Tom's easy-going demeanor masks an underlying steeliness of resolve that even those who have worked closely with him often miss, but they do so at the risk of underestimating this man's remarkable ability to effect positive change in his every endeavor. A testament to the level of that resolve was on display one rainy day in October 1982 in a parking lot on the campus of Duke University. I was a young assistant professor contemplating a potential move from the comfortable cocoon of cardiac surgery at Duke to the wild west shootout that was brewing in St Louis. Indeed, within 2 years of that October day in Durham, the number of hospitals performing cardiac surgery in St Louis was destined to increase from 3 hospitals to over a dozen hospitals! At that time, successful large city clinical practices in cardiothoracic surgery were very lucrative, and Tom and his incomparable surgical partner of more than one-half century, Charlie Roper, had already been in practice together there for nearly a quarter century. Nevertheless, they both volunteered to enter full-time university status on fixed incomes that were less than 50% of their usual income. When I asked rather incredulously why 2 successful private surgeons would even contemplate such a move, Tom's answer was “Because you will never talk to anyone ever again who wants to see the Division of Cardiothoracic Surgery at Washington University become the best in the country as much as Charlie and I do.” Fortunately for me, I did join them, and shortly thereafter, they both joined the Division as full-time employees at a huge personal sacrifice of a magnitude that until this article has always been known only to me. No young division chief could possibly have had a better pair of men “watching his back” during those difficult first few years. Needless to say, the subsequent ability to attract internationally renowned surgeons to our division in St Louis, many of whom are still there, was greatly enhanced by having Tom Ferguson as a faculty member. Even my future father-in-law, also a Duke-trained and renowned physician at Barnes Hospital and Washington University for more than 30 years at the time, personally vetted me through Tom Ferguson and Charlie Roper before deciding whether or not to bless the budding courtship between his beautiful daughter and this new guy from Duke with all the rough edges! Now that is what I call support!

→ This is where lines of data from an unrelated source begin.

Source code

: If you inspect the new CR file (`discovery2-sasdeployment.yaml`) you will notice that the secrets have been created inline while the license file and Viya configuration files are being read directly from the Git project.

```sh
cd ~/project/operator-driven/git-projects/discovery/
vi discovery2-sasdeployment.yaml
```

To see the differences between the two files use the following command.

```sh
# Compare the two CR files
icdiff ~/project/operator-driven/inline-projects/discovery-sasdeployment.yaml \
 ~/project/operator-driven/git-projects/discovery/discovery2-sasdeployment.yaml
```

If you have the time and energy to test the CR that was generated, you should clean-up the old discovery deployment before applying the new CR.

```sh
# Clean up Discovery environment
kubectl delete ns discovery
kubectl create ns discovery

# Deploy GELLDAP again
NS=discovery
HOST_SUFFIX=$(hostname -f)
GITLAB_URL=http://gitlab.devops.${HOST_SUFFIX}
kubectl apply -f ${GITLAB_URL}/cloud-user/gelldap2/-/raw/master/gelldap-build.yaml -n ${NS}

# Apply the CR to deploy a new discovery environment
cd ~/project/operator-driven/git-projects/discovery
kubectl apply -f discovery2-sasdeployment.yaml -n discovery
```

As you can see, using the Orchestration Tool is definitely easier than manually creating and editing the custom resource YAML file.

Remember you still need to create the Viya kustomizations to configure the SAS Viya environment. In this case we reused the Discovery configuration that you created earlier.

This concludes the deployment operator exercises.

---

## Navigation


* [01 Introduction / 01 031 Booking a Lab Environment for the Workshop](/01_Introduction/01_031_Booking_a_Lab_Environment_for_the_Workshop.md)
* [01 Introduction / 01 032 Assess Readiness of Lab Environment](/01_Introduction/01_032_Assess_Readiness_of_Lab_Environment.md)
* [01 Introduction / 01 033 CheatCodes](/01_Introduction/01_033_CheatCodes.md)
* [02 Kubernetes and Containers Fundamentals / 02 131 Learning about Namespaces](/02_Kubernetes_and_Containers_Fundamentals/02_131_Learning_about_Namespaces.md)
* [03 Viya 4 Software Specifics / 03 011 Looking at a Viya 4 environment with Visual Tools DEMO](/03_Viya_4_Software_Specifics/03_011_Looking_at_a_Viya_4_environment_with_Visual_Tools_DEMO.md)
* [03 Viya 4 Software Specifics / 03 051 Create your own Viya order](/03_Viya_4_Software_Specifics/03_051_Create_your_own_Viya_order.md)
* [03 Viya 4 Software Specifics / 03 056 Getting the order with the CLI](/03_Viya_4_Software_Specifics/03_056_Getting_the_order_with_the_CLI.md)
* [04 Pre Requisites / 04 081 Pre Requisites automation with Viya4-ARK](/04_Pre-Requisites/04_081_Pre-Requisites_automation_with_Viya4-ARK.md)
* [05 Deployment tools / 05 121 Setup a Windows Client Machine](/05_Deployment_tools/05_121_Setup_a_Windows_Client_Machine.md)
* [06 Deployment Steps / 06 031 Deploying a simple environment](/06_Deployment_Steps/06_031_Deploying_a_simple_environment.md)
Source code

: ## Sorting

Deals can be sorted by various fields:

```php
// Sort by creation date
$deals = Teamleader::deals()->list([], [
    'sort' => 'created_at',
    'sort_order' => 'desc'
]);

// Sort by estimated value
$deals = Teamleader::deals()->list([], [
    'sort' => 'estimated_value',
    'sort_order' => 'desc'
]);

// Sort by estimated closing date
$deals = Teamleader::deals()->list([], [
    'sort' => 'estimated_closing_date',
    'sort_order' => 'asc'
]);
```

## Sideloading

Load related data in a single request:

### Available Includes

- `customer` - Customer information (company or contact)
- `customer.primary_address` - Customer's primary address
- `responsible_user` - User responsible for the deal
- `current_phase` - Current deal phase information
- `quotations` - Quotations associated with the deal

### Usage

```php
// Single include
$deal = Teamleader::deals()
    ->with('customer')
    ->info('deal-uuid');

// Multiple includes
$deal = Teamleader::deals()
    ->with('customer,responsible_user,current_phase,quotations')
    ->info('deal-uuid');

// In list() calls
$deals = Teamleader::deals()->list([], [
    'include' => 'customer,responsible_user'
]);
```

Tom Ferguson's immensely successful, yet seemingly effortless, navigation through the corridors of academia has forever dispelled the notion that greatness demands abusive power, harshness, or control. Rather, Tom's greatness has been built on genuine substance, uncommon grace, singular generosity, and an infectious laugh. Young surgeons of today need only look at Tom Ferguson to see the model to which they should all aspire, both as surgeons and as human beings.
Some of you know that one of my favorite quotes is from G. K. Chesterson, and I have often thought that it must have been written specifically with Tom Ferguson in mind. “There are great men who make every other man feel small. But the truly great man is the man who makes every other man feel great.”
Like virtually every other man who has been privileged to know him well, Tom Ferguson always makes me feel great.